▶ _PROBLEMA A RESOLVER_:
Identifica cada línea del material que contenga la cadena "cauhe" y cópiala completa.

▶ _REGISTROS DE DATOS_:
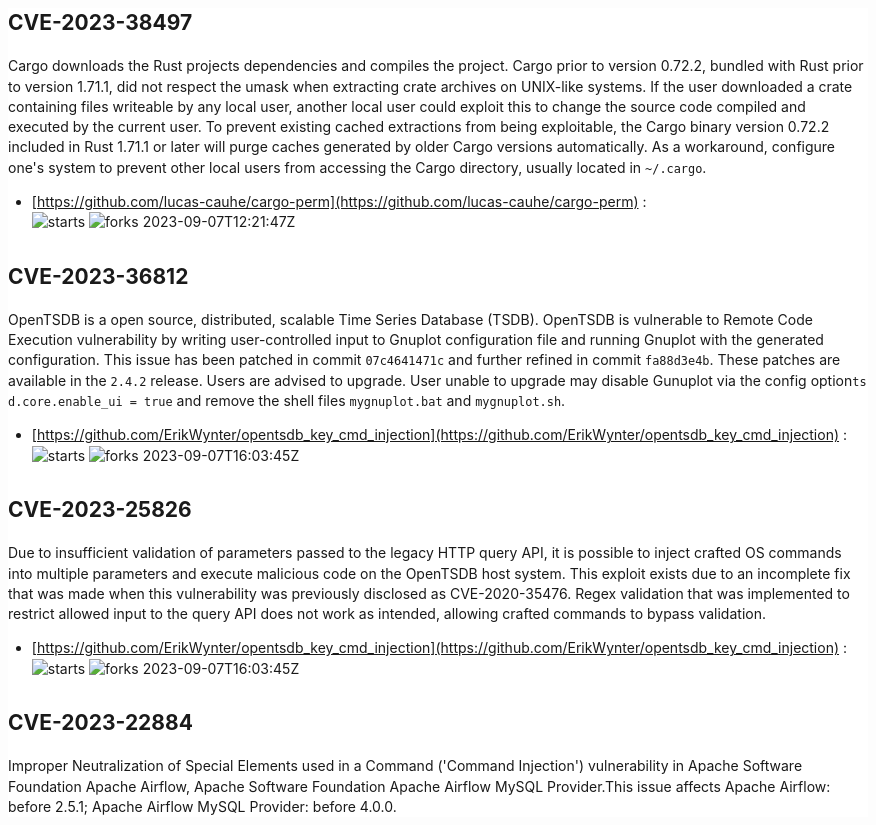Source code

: ## CVE-2023-38497
 Cargo downloads the Rust projects dependencies and compiles the project. Cargo prior to version 0.72.2, bundled with Rust prior to version 1.71.1, did not respect the umask when extracting crate archives on UNIX-like systems. If the user downloaded a crate containing files writeable by any local user, another local user could exploit this to change the source code compiled and executed by the current user. To prevent existing cached extractions from being exploitable, the Cargo binary version 0.72.2 included in Rust 1.71.1 or later will purge caches generated by older Cargo versions automatically. As a workaround, configure one's system to prevent other local users from accessing the Cargo directory, usually located in `~/.cargo`.

- [https://github.com/lucas-cauhe/cargo-perm](https://github.com/lucas-cauhe/cargo-perm) :  
![starts](https://img.shields.io/github/stars/lucas-cauhe/cargo-perm.svg) 
![forks](https://img.shields.io/github/forks/lucas-cauhe/cargo-perm.svg) 
2023-09-07T12:21:47Z

## CVE-2023-36812
 OpenTSDB is a open source, distributed, scalable Time Series Database (TSDB). OpenTSDB is vulnerable to Remote Code Execution vulnerability by writing user-controlled input to Gnuplot configuration file and running Gnuplot with the generated configuration. This issue has been patched in  commit `07c4641471c` and further refined in commit `fa88d3e4b`. These patches are available in the `2.4.2` release. Users are advised to upgrade. User unable to upgrade may disable Gunuplot via the config option`tsd.core.enable_ui = true` and remove the shell files `mygnuplot.bat` and `mygnuplot.sh`.

- [https://github.com/ErikWynter/opentsdb_key_cmd_injection](https://github.com/ErikWynter/opentsdb_key_cmd_injection) :  
![starts](https://img.shields.io/github/stars/ErikWynter/opentsdb_key_cmd_injection.svg) 
![forks](https://img.shields.io/github/forks/ErikWynter/opentsdb_key_cmd_injection.svg) 
2023-09-07T16:03:45Z

## CVE-2023-25826
 Due to insufficient validation of parameters passed to the legacy HTTP query API, it is possible to inject crafted OS commands into multiple parameters and execute malicious code on the OpenTSDB host system. This exploit exists due to an incomplete fix that was made when this vulnerability was previously disclosed as CVE-2020-35476. Regex validation that was implemented to restrict allowed input to the query API does not work as intended, allowing crafted commands to bypass validation.

- [https://github.com/ErikWynter/opentsdb_key_cmd_injection](https://github.com/ErikWynter/opentsdb_key_cmd_injection) :  
![starts](https://img.shields.io/github/stars/ErikWynter/opentsdb_key_cmd_injection.svg) 
![forks](https://img.shields.io/github/forks/ErikWynter/opentsdb_key_cmd_injection.svg) 
2023-09-07T16:03:45Z

## CVE-2023-22884
 Improper Neutralization of Special Elements used in a Command ('Command Injection') vulnerability in Apache Software Foundation Apache Airflow, Apache Software Foundation Apache Airflow MySQL Provider.This issue affects Apache Airflow: before 2.5.1; Apache Airflow MySQL Provider: before 4.0.0.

▶ _RESPUESTA ESCRITA_:
- [https://github.com/lucas-cauhe/cargo-perm](https://github.com/lucas-cauhe/cargo-perm) :  
![starts](https://img.shields.io/github/stars/lucas-cauhe/cargo-perm.svg) 
![forks](https://img.shields.io/github/forks/lucas-cauhe/cargo-perm.svg) 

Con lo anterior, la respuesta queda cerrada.